After Houston added close to 100,000 jobs in 2006 and 2007, its job growth is now running at a pace of only 40,000 per year. These latest job numbers are still subject to revision, but today’s economic backdrop of slower national and global expansion provides an easy rationale for a local deceleration. Rising oil and natural gas prices have kept Houston from sharing many national economic problems, but a growing question is whether oil, natural gas and other commodities can continue to surge in the face of a slower global expansion.

Retail and Auto Sales
Retailers with multiple locations say Houston retail has slowed but is typically doing better than other Texas or U.S. cities. Upper-end retail continues to do very well, but the middle of the market is sagging under the weight of $4 gasoline and higher food prices. Discount stores are being helped by bargain seekers who might normally be shopping in full-service department stores.

Car and truck sales in Houston were up 0.5 percent in June when compared with a year earlier, while sales nationally were off 25 percent. The Houston numbers were also remarkable for a swing away from trucks and SUVs (down 15 percent in 12 months) and in favor of autos (up 20.7 percent).

Real Estate
Tighter lending standards are the chief culprit in pushing down home sales in Houston every month since the subprime mortgage market blew up last August. The June existing home sales, for example, were down 15 percent from 12 months ago. Although local job growth has slowed, continued economic expansion has been a key element in stabilizing prices and in the orderly transition to a lower sales path.

Commercial real estate also showed signs that slowing economic growth was allowing supply to catch up with demand, as occupancy was flat or down for apartments, offices, retail and industrial properties. 
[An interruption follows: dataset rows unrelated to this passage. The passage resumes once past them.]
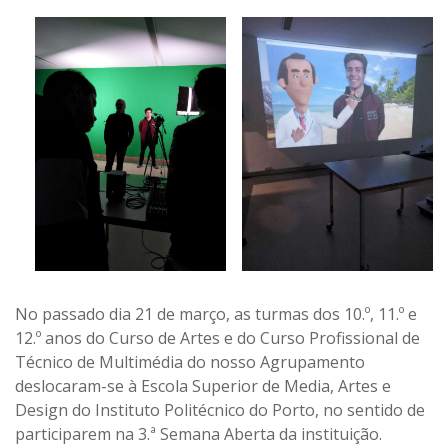
No passado dia 21 de março, as turmas dos 10.º, 11.º e
12.º anos do Curso de Artes e do Curso Profissional de
Técnico de Multimédia do nosso Agrupamento
deslocaram-se à Escola Superior de Media, Artes e
Design do Instituto Politécnico do Porto, no sentido de
participarem na 3.ª Semana Aberta da instituição.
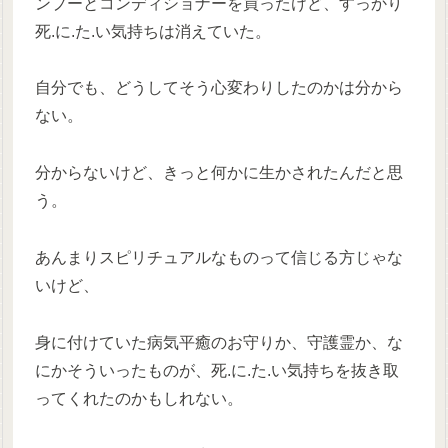
ンプーとコンディショナーを買ったけど、すっかり
死.に.た.い気持ちは消えていた。
自分でも、どうしてそう心変わりしたのかは分から
ない。
分からないけど、きっと何かに生かされたんだと思
う。
あんまりスピリチュアルなものって信じる方じゃな
いけど、
身に付けていた病気平癒のお守りか、守護霊か、な
にかそういったものが、死.に.た.い気持ちを抜き取
ってくれたのかもしれない。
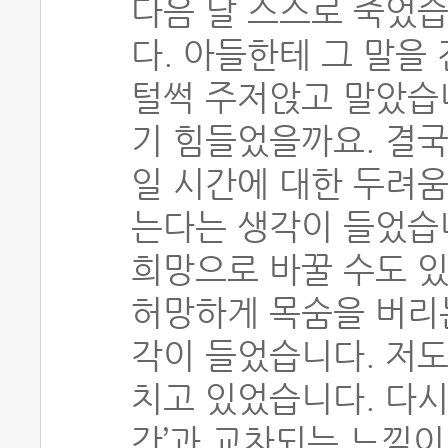
다음 날 스스로 죽었습
다. 아들한테 그 말을
털썩 주저앉고 말았습니
기 힘들었을까요. 결국
일 시간에 대한 두려움
는다는 생각이 들었습
희망으로 바꿀 수도 있
허망하게 목숨을 버리는
각이 들었습니다. 저도
치고 있었습니다. 다시
간’과 교차되는 느낌이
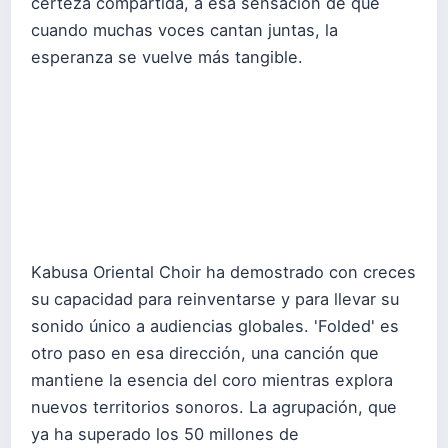
certeza compartida, a esa sensación de que
cuando muchas voces cantan juntas, la
esperanza se vuelve más tangible.
Kabusa Oriental Choir ha demostrado con creces
su capacidad para reinventarse y para llevar su
sonido único a audiencias globales. 'Folded' es
otro paso en esa dirección, una canción que
mantiene la esencia del coro mientras explora
nuevos territorios sonoros. La agrupación, que
ya ha superado los 50 millones de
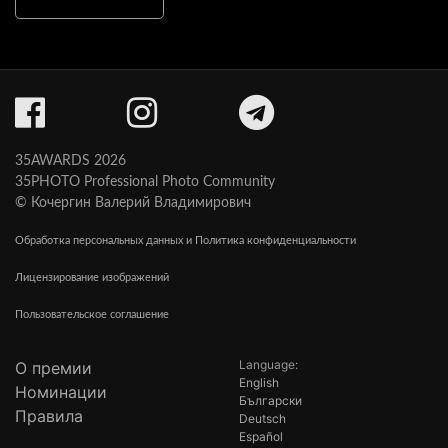
35AWARDS 2026
35PHOTO Professional Photo Community
© Кочергин Валерий Владимирович
Обработка персональных данных и Политика конфиденциальности
Лицензирование изображений
Пользовательское соглашение
Language:
О премии
English
Номинации
Български
Правила
Deutsch
Español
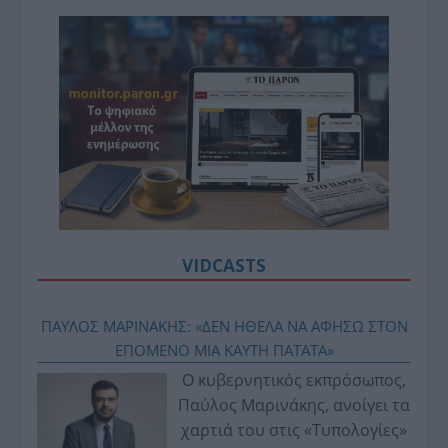
VIDCASTS
ΠΑΥΛΟΣ ΜΑΡΙΝΑΚΗΣ: «ΔΕΝ ΗΘΕΛΑ ΝΑ ΑΦΗΣΩ ΣΤΟΝ
ΕΠΟΜΕΝΟ ΜΙΑ ΚΑΥΤΗ ΠΑΤΑΤΑ»
Ο κυβερνητικός εκπρόσωπος,
Παύλος Μαρινάκης, ανοίγει τα
χαρτιά του στις «Τυπολογίες»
Energy Prices and Refining
Since June 1, light sweet crude has traced a circular path from $127 per barrel to $145 and then back to $125. Tension between the U.S. and Iran and a strike in Nigeria drove the higher prices. Natural gas prices traced a similar path from $11.50 per thousand cubic feet to near $14, then back again.

Refiners operated at 88 to 89 percent of capacity, typical for the season. Gasoline and heating oil prices followed crude costs closely enough to keep refiner margins near $15 per barrel. Inventories of crude and oil products stayed well within normal ranges.

Oil Services
Rising energy prices have pushed oil and natural gas drilling sharply higher in recent months. After holding at 1,700–1,800 working rigs for 15 months, the rig count moved above the 1,900 level in the second quarter. Land-based drilling directed to unconventional natural gas has been the primary driver of the improvement in activity. This push in drilling has put hiring new people front and center for the oil services industry. Equipment is less of a problem, and production lines can be expanded if people are available.

Petrochemicals
Prices rose sharply for oil- and natural-gas-based chemicals, based on sustained increases in the price of oil and natural gas feedstocks. The ethylene/polyethylene chain of products saw supply limited as oil-based ethylene crackers (20 percent of U.S. capacity) are operating at relatively low rates, while natural-gas-based crackers are enjoying large cost advantages and operating full out. Meanwhile, demand for polyethylene is strong, as weak domestic demand is offset by strong export demand. For polypropylene, polyvinyl chloride and polystyrene, exports are not filling the gap, and weak domestic demand is keeping capacity utilization low.